The Scottish government recently announced 21 project awards totalling £900,000 from their Fair Food Transformation Fund.
This fund supports initiatives across the country that are seeking to reduce reliance on emergency food aid, by establishing more sustainable approaches to ensuring families can access healthy, nutritious food. The government wants to encourage community based initiatives where people are supported in a dignified way and where the underlying causes of food poverty can be addressed.
Projects supported include schemes to grow fresh produce, cooking classes, community meals, and community cafes, all of which bring people and communities together in a positive social environment while offering support to those in greatest need.
An example is St Paul’s Youth Forum in Blackhill, Glasgow, which has received £46,438 for its ‘Beyond Foodbank’ initiative, which is aiming to move away from emergency food provision.
It runs weekly gardening workshops for young people, and community meals where local people can learn how to make an affordable healthy meal from locally grown produce.

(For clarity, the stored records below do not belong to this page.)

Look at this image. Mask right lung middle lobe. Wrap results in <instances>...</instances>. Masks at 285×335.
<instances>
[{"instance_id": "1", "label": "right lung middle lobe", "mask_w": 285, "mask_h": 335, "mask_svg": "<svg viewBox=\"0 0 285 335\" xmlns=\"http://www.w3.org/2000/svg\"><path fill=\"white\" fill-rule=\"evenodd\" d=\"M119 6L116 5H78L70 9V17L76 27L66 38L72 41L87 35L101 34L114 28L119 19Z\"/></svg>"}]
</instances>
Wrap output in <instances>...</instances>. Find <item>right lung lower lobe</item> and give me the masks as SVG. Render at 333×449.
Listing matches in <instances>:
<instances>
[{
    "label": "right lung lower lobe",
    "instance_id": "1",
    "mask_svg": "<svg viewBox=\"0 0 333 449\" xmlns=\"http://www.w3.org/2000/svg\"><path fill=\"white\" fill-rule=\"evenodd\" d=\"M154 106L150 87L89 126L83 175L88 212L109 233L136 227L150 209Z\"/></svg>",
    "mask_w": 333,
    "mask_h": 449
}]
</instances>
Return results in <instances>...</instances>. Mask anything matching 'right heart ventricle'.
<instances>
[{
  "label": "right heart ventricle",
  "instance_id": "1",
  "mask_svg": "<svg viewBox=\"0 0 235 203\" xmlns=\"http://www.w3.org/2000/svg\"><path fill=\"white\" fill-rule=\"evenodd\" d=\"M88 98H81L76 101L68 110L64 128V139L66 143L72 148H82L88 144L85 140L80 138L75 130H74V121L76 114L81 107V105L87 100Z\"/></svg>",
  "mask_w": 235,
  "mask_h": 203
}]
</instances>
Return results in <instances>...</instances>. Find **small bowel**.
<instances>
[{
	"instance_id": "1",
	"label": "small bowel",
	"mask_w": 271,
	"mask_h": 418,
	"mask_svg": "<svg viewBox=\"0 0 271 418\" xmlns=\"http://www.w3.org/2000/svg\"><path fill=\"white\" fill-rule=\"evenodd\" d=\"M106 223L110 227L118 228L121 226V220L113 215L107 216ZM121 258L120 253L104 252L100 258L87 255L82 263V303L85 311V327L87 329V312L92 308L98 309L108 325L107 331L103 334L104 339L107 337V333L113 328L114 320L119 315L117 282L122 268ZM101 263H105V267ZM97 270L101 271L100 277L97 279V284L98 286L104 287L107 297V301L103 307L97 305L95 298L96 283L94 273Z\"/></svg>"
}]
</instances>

Neil Young, Youth Team Leader from St Paul’s Youth Forum, said, “We’re delighted to receive funding from the Scottish Government’s Fair Food Transformation Fund. This will enable us to help people in food poverty in Blackhill/Provanmill to move beyond the shame and embarrassment that comes with being dependent on Food Banks and instead be assets in their community, contributing alongside others as equals.
“From its conception, this project has been community led, and people are taking pride in seeing what they can produce from cucumbers, to pizza, eggs and honey. The project will endeavour to ensure that no one goes hungry, and the power is shifted from being dependent on others to helping each other to find a community solution to an on-going problem.”
As we know churches are very active in providing and running foodbanks. Could your church add to this by engaging the community to find more sustainable solutions?